Member Insights: STEMM Divisions
My Member Insights Series returns to a division focus, and I sent questions out to the science, technology, engineering, math, and medicine (STEMM) divisions, which include: Biomedical & Life Sciences; Chemistry; Engineering; Environment & Resource Management; Food, Agriculture & Nutrition; Physics-Astronomy-Math; Petroleum & Energy Resources; Pharmaceutical & Health Technologies; and Science-Technology.
My three questions were:
- How is the information profession changing in your field?
- What is a strategy for planning for the future and planning new services/tools?
- What is a fun fact about the information profession in your field?
There is much change in STEMM division workplaces. A greater need for computer programming and other technology skills and competencies was discussed. The information formats themselves continue to become more media rich. Communication tools such as forms and surveys are fully digital. Scholarly communication tasks from data curation and management work to digital scholarship support and new workflows are all adding to emerging skill sets.
Information professionals frequently conduct their own research in addition to helping others. Research can be an extension of expectations for special interest activities such as STEMM education. Customers also conduct a great deal of their own bibliographic research, then reach out to information professionals for a more collaborative experience.
With the expanse of regulation, mandates, and policies, many information centers are seeing their customers reach out to them to help meet requirements as well as to partner around necessary practices. In many ways this represents a flip from the need to market services, though basic outreach and awareness-building will always be critical.
As we’ve heard from other constituencies, there is a strong emphasis on proving impact and strengthening assessment skills. Instruction is shifting both in mode of delivery and in information literacy standards. See the resources for great additional reading. Susan Wainscott shared that “DST [the SLA Science-Technology division] has a Master Class panel discussion on threshold concepts and the [Association of College & Research Libraries] Framework scheduled for Monday afternoon in Phoenix: ‘Interweaving ACRL’s Threshold Concepts into an Information Literacy Program.’”
Turning to strategies for planning for the future as well as new tools and services, Donna Thompson encourages new librarians “to learn and research tools in various science disciplines as it seems that we are moving towards being science librarians as opposed to biology or physics librarians.” Staying current, going to conferences, and taking advantage of learning opportunities are all important self-development options. As we learn practices from others, we can adopt and customize ideas for our own workplaces, always being aware of our own political and work environments.
Sandra Crumlish emphasizes that we are introducing and re-introducing the library and its services with each change in personnel. Blending this introduction with our shifting technology and emerging competencies, Sandra suggests that we “develop a series of hybrid services that meet the needs of our users doing some of their own research, collaborating with the library for more in-depth services, and providing resources meshed from multiple services.
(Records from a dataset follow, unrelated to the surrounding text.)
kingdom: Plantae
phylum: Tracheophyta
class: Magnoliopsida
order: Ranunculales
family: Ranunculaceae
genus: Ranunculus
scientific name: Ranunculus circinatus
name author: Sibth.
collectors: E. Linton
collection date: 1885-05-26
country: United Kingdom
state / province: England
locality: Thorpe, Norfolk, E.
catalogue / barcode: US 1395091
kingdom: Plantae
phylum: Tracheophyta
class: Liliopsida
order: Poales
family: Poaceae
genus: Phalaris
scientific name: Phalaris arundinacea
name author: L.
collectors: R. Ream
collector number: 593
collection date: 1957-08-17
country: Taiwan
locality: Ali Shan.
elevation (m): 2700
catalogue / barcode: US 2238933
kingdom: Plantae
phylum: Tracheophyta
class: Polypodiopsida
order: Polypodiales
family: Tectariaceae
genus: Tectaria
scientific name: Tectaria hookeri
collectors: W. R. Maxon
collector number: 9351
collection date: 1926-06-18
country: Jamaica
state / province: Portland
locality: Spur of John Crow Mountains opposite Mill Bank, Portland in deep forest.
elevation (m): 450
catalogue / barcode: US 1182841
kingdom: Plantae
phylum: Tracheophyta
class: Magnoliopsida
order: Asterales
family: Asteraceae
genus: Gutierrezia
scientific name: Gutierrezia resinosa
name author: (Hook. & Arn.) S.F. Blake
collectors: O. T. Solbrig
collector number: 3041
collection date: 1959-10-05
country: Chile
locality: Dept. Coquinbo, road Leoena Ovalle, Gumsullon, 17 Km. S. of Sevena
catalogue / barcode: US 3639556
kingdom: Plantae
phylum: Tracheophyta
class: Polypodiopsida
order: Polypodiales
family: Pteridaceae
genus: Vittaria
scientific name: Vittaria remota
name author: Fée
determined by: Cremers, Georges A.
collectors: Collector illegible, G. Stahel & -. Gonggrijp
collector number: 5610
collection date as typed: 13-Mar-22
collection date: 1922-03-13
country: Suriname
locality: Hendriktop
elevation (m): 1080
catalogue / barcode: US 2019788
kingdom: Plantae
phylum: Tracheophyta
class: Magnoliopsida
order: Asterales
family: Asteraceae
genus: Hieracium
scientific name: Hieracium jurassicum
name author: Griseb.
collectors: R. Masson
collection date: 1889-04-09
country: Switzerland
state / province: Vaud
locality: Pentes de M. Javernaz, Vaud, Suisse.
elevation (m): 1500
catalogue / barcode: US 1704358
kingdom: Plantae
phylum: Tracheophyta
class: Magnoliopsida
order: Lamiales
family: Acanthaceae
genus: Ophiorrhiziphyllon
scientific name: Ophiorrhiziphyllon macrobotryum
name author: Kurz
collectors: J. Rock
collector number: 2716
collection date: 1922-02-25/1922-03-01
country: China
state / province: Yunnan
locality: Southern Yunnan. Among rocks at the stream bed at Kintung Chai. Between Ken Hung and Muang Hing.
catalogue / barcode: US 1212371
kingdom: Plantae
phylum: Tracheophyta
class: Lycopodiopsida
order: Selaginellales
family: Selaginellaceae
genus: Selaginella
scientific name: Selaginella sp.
This would allow the users to incorporate the fruits of that labor to be integrated into their team resources.” The design of user tools and interfaces is an important focus, and gathering feedback, testing possibilities,and delivering clean, friendly products must be added to our processes. Also, Marsha Bishop discusses “finding the ‘niche’ that the library can fulfill for the organization or company and ensuring we deliver accurately and quickly and in a standardized method those products.” The example Marsha uses within the National Radio Astronomy Observatory addresses the memos and reports issued by the organization. The library stepped into a non-standardized process and “started … by collecting all the old memos and reports, having them archive-quality scanned, and posting them. We then continued to ‘offer’ to handle each group’s memos or reports. It took us 5 years, but the library now issues each memo or report and we continue to try to fill in the gaps for the missing ones.” This is a fantastic example of an information center stepping up and solving an organizational problem.
And what are some fun facts from STEMM division members? The fields are full of funny acronyms. Put a STEMM librarian into a government organization and the acronyms explode! For PAM (SLA Physics-Astronomy-Math division) librarians, Beth Brown talks about the exotic places that some of their members work: “Astronomy librarians tend to work in remote locations so there is less sunlight to interfere with observing phenomena. I personally work in an area that has a public observatory—The Kopernik Observatory & Science Center.” Peter Moon discusses the limitless dimensions of requests and requesters. In one day, Peter helped with a U.K. project in the morning and with an Australian project in the afternoon. We are an international organization in more than one way!
I am thoroughly enjoying my journey through SLA’s constituencies. As we turn our attention to our annual meeting, I’ll be devoting my next couple of blogs to our business partners and then our chapters in the southwestern United States. Happy reading!